I teach secondary science. I also lead digital learning and AI across a British international school, which means a good chunk of my week is spent in conversations about where AI belongs in the building. There is a default answer that surfaces again and again, almost always with the best of intentions: give it to the computing team. They understand the technology. Let them own it.

I understand the instinct. For thirty years that is exactly how schools handled anything with a plug. If the network went down you called IT. If a child needed to know how a computer worked you sent them to the computing room. Technology was a place you went to and a skill set you opted into. The barrier was the point. It let us draw a clear line between the digital world and everything else.

That line has gone, and the people still drawing it are the ones I worry about most.

AI is not a faster spreadsheet or a sleeker word processor. When the ledger became a spreadsheet the maths stayed the same and the speed changed. AI is not that. It changes how people think, what they trust, and how they decide what is true. Filing it under computing is not a tidy bit of timetabling. It is a category error, and it leaves the rest of the school, and the rest of the world, without the literacy it now needs.

Here are the three reasons I have stopped accepting "it's a tech thing" as an answer.

It is a human and ethical shift, not an IT ticket

Old digital literacy was functional. You learned the tool. Keyboard shortcuts, how a file saved, the syntax of a language. The questions had right answers and the answers lived in the computing curriculum.

AI breaks that model because the hard questions it raises are not technical at all.

For the first time we are working alongside technology that does not just process what we give it. It generates. It drafts the policy, writes the prose, builds the working app from a sentence of plain English. That moves the conversation out of computing and straight into the territory of human agency, ownership and identity. If a model can produce a passable version of a student's essay in seconds, the question "what is this child's work actually for" is not a coding question. It is a question about purpose, and it belongs to every teacher in the school.

(Page-level text extractions)
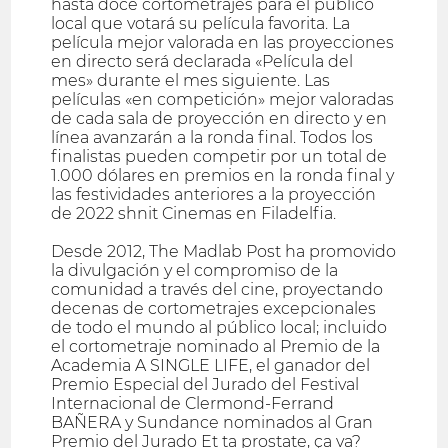
hasta doce cortometrajes para el público
local que votará su película favorita. La
película mejor valorada en las proyecciones
en directo será declarada «Película del
mes» durante el mes siguiente. Las
películas «en competición» mejor valoradas
de cada sala de proyección en directo y en
línea avanzarán a la ronda final. Todos los
finalistas pueden competir por un total de
1.000 dólares en premios en la ronda final y
las festividades anteriores a la proyección
de 2022 shnit Cinemas en Filadelfia.
Desde 2012, The Madlab Post ha promovido
la divulgación y el compromiso de la
comunidad a través del cine, proyectando
decenas de cortometrajes excepcionales
de todo el mundo al público local; incluido
el cortometraje nominado al Premio de la
Academia A SINGLE LIFE, el ganador del
Premio Especial del Jurado del Festival
Internacional de Clermond-Ferrand
BAÑERA y Sundance nominados al Gran
Premio del Jurado Et ta prostate, ça va?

### Exercise prompt
Return the stretch of the passage on AI in schools from "It is a human" through "the computing curriculum.", copied word for word. The listing is separate material and stands apart from the passage on AI in schools.

### Task output
It is a human and ethical shift, not an IT ticket

Old digital literacy was functional. You learned the tool. Keyboard shortcuts, how a file saved, the syntax of a language. The questions had right answers and the answers lived in the computing curriculum.